Figure understanding tasks:
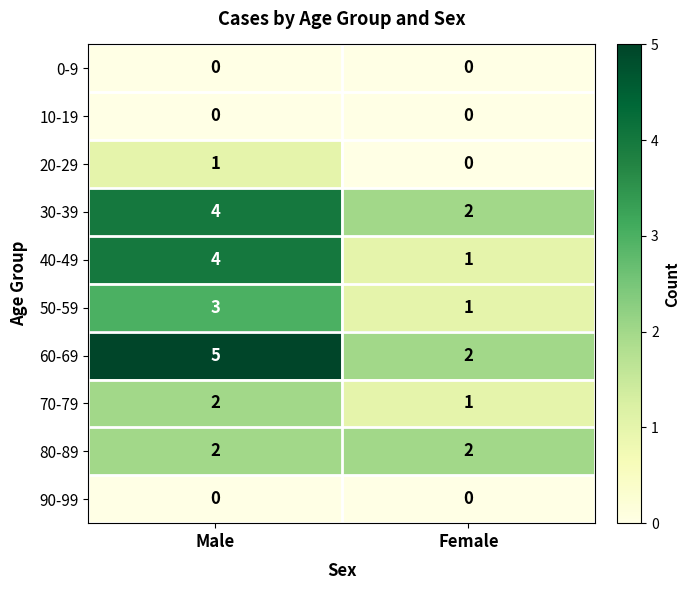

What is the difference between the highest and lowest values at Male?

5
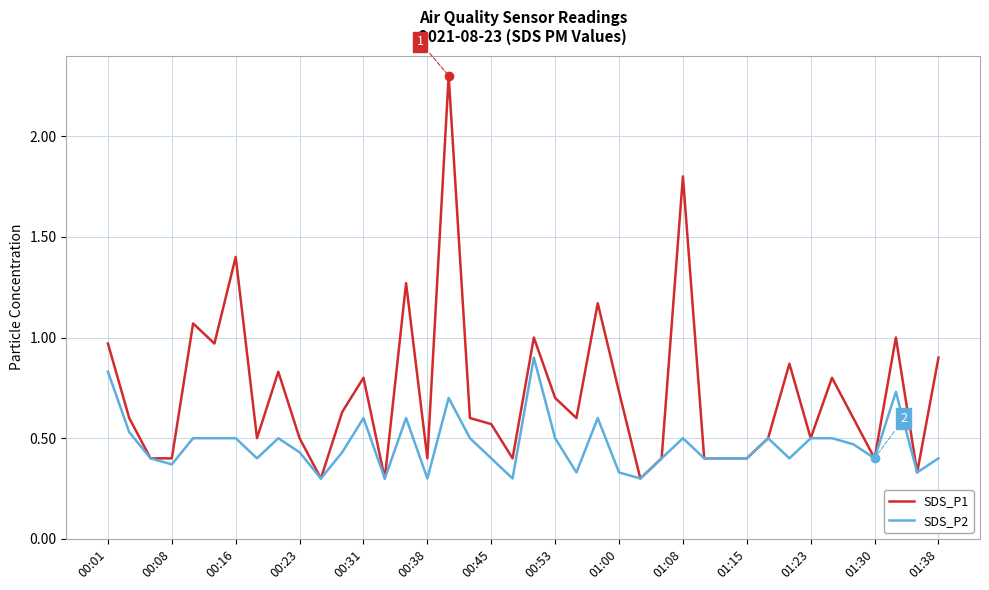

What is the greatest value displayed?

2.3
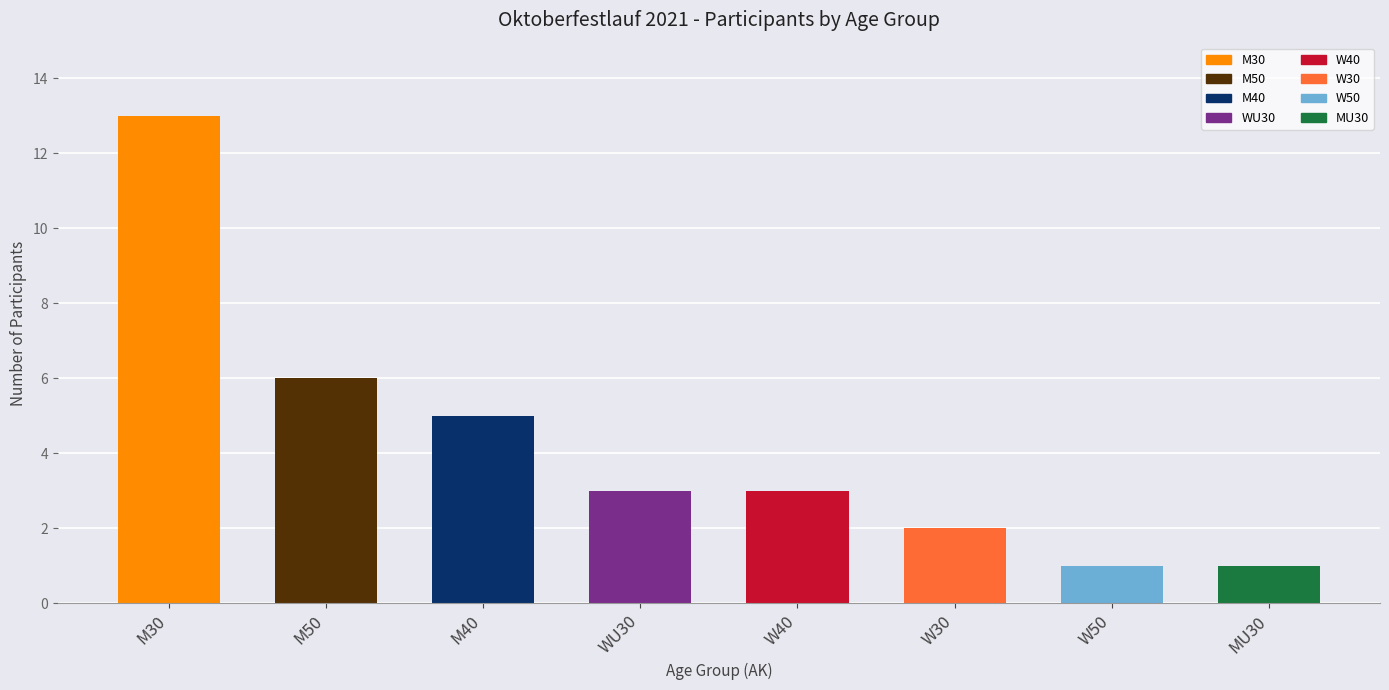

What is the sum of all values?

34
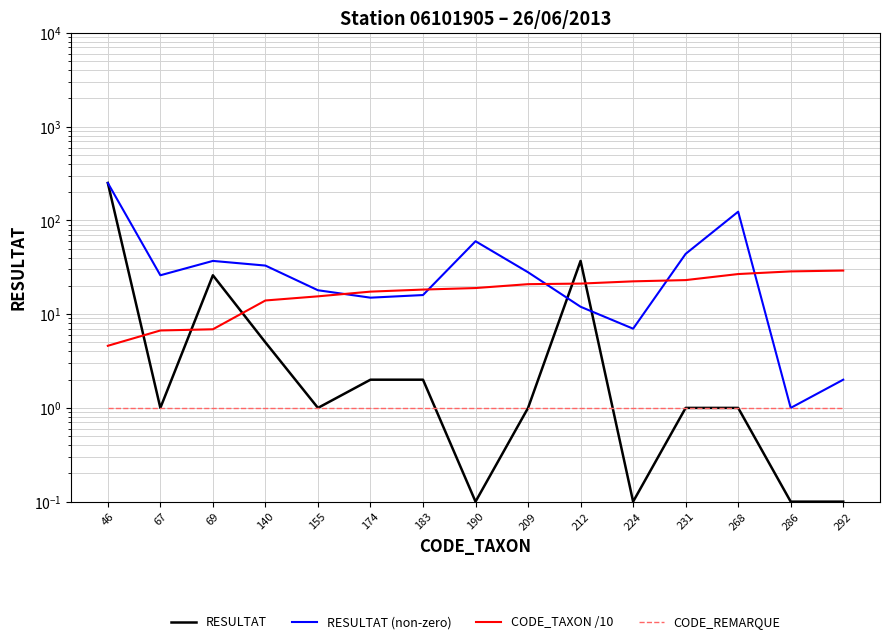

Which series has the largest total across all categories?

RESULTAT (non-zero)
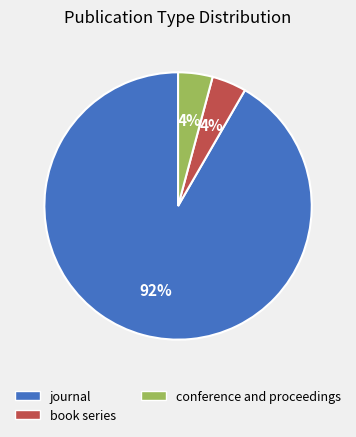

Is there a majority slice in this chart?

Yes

INSTRUCTION:
Format the text lines in all of the records above as a numbered list. Leave out the blank lines and the pictures.

OUTPUT FOR THIS EXERCISE:
1. What is the difference between the highest and lowest values at Male?
2. 5
3. What is the greatest value displayed?
4. 2.3
5. What is the sum of all values?
6. 34
7. Which series has the largest total across all categories?
8. RESULTAT (non-zero)
9. Is there a majority slice in this chart?
10. Yes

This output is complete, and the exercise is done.